Certain industries have their own unique standards for defining small businesses. For example, the SBA sets industry-specific size standards based on the number of employees or annual revenue. These standards help determine eligibility for government programs and contracts.
In addition to the number of employees, the SBA considers the annual revenue of a business when determining its size. Similarly, insurance providers may set a maximum revenue threshold for small businesses.
It’s worth noting that the definition of a small business may differ among insurance providers, so it is essential to carefully review your policies and consult with your insurance providers to ensure you meet the specific requirements for coverage.
How does small business health insurance work?
There are four main elements that you, as a small business owner, should be aware of concerning small business health insurance.
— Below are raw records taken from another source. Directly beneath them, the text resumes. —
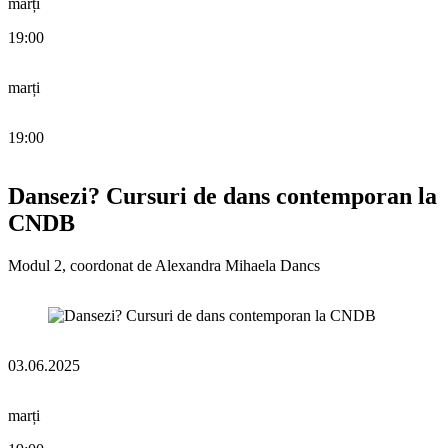
marți
19:00
marți
19:00
Dansezi? Cursuri de dans contemporan la
CNDB
Modul 2, coordonat de Alexandra Mihaela Dancs
03.06.2025
marți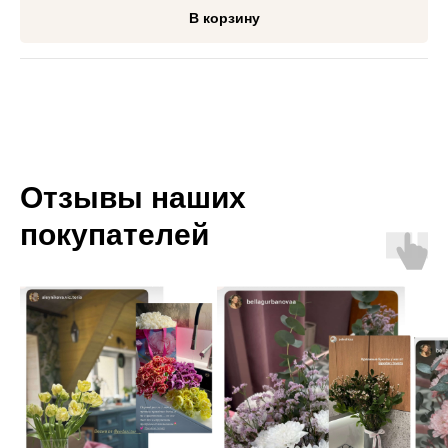
В корзину
Отзывы наших
покупателей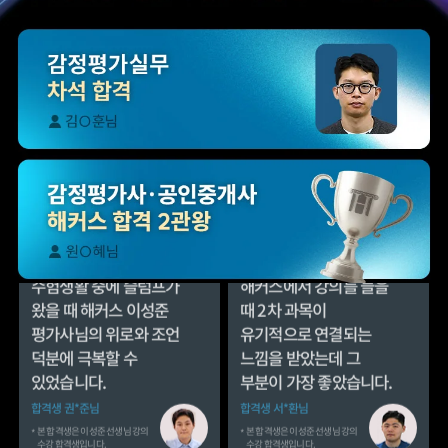
문제를 극복할 수
수 있었습니다.
있었습니다.
합격생 이*영님
합격생 김*영님
본 합격생은 최동진 선생님 강의
본 합격생은 최동진 선생님 강의
수강 합격생입니다.
수강 합격생입니다.
수험생활 중에 슬럼프가
해커스에서 강의를 들을
왔을 때 해커스 이성준
때 2차 과목이
평가사님의 위로와 조언
유기적으로 연결되는
덕분에 극복할 수
느낌을 받았는데 그
있었습니다.
부분이 가장 좋았습니다.
합격생 권*준님
합격생 서*환님
본 합격생은 이성준 선생님 강의
본 합격생은 이성준 선생님 강의
수강 합격생입니다.
수강 합격생입니다.
해커스 최동진
해커스 회계학 정윤돈
평가사님의
선생님과 경제학 서호성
These are:
First and foremost, if you are eligible for a small business health insurance plan, your coverage is generally guaranteed to be issued by the insurance company. This means that you, your employees and your dependents cannot be denied coverage based on pre-existing medical conditions.
Also, all eligible employees and their dependents can enroll in the new plan regardless of their medical condition(s).
Number of employees
To qualify for small business health insurance coverage, you must have at least one employee on your payroll. However, some states allow you to count yourself as both a business owner and an employee.
You must pay at least 50% of the monthly health insurance premiums for your employees. The minimum percentage may vary depending on your state or insurance company.
Shopping for coverage
As a small business owner, you can shop around for health insurance coverage at any time, without needing to wait for your current plan to expire or for a special open enrollment period. However, once you buy a plan, you are typically locked in for at least a year, during which you can add new employees and dependents or drop coverage for former employees.
Once your contract is up, you have the option to renew or shop for a new plan.